(WHAT YOU NEED TO DO): When the line containing "middle pip: (292, 320)" is found in the data below, copy it and each line after it through the line containing "pinky tip: (267, 365)", exactly and with no others.

(RAW DATA):
____________________
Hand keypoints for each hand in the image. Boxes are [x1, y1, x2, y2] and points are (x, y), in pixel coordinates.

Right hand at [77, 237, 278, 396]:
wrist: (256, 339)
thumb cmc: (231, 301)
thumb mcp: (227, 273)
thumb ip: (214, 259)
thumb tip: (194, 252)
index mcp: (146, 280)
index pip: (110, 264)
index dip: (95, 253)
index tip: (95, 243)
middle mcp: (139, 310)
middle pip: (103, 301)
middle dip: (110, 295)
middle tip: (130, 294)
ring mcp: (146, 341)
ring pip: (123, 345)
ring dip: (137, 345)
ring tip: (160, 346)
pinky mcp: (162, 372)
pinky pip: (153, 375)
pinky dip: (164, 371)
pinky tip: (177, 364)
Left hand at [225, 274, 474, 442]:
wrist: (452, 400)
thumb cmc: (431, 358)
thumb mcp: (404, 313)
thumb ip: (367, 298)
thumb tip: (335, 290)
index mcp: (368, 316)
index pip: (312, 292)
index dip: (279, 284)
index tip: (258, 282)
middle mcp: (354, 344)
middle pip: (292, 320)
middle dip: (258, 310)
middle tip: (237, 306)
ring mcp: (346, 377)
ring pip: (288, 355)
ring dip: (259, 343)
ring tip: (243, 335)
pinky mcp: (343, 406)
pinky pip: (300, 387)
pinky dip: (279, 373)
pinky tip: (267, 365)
____________________
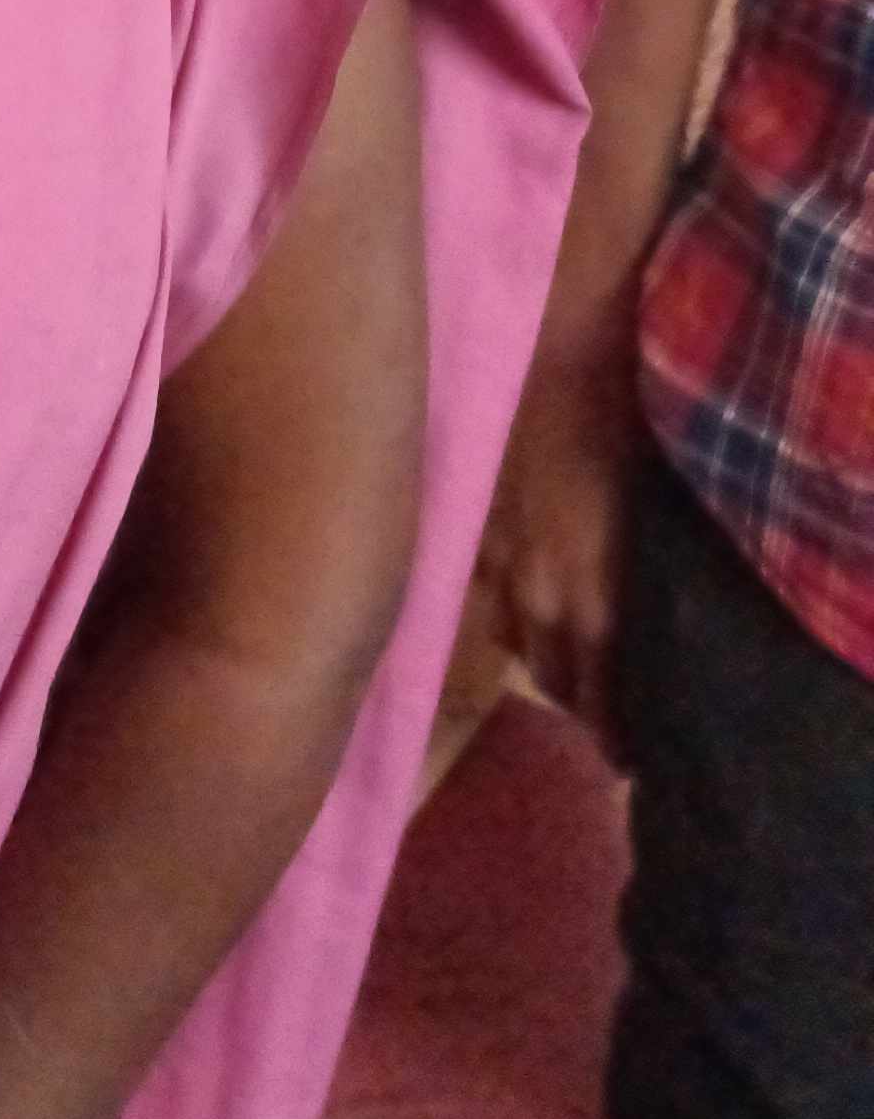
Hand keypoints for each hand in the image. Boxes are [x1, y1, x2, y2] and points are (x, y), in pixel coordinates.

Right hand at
____________________
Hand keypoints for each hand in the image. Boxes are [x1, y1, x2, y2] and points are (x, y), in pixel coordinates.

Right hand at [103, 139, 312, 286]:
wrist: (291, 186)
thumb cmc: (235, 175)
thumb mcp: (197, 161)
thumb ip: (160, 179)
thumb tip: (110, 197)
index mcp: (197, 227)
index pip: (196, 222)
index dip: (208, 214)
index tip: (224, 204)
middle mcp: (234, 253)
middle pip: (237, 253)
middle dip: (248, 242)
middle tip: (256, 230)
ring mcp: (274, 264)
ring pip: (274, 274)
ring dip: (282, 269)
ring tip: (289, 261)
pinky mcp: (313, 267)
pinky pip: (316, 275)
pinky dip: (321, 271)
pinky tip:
____________________
(OUTPUT FOR THIS TASK):
middle pip: (292, 320)
middle dip: (258, 310)
middle tip: (237, 306)
ring mcp: (346, 377)
ring pip: (288, 355)
ring dip: (259, 343)
ring tip: (243, 335)
pinky mcp: (343, 406)
pinky pip: (300, 387)
pinky dip: (279, 373)
pinky tip: (267, 365)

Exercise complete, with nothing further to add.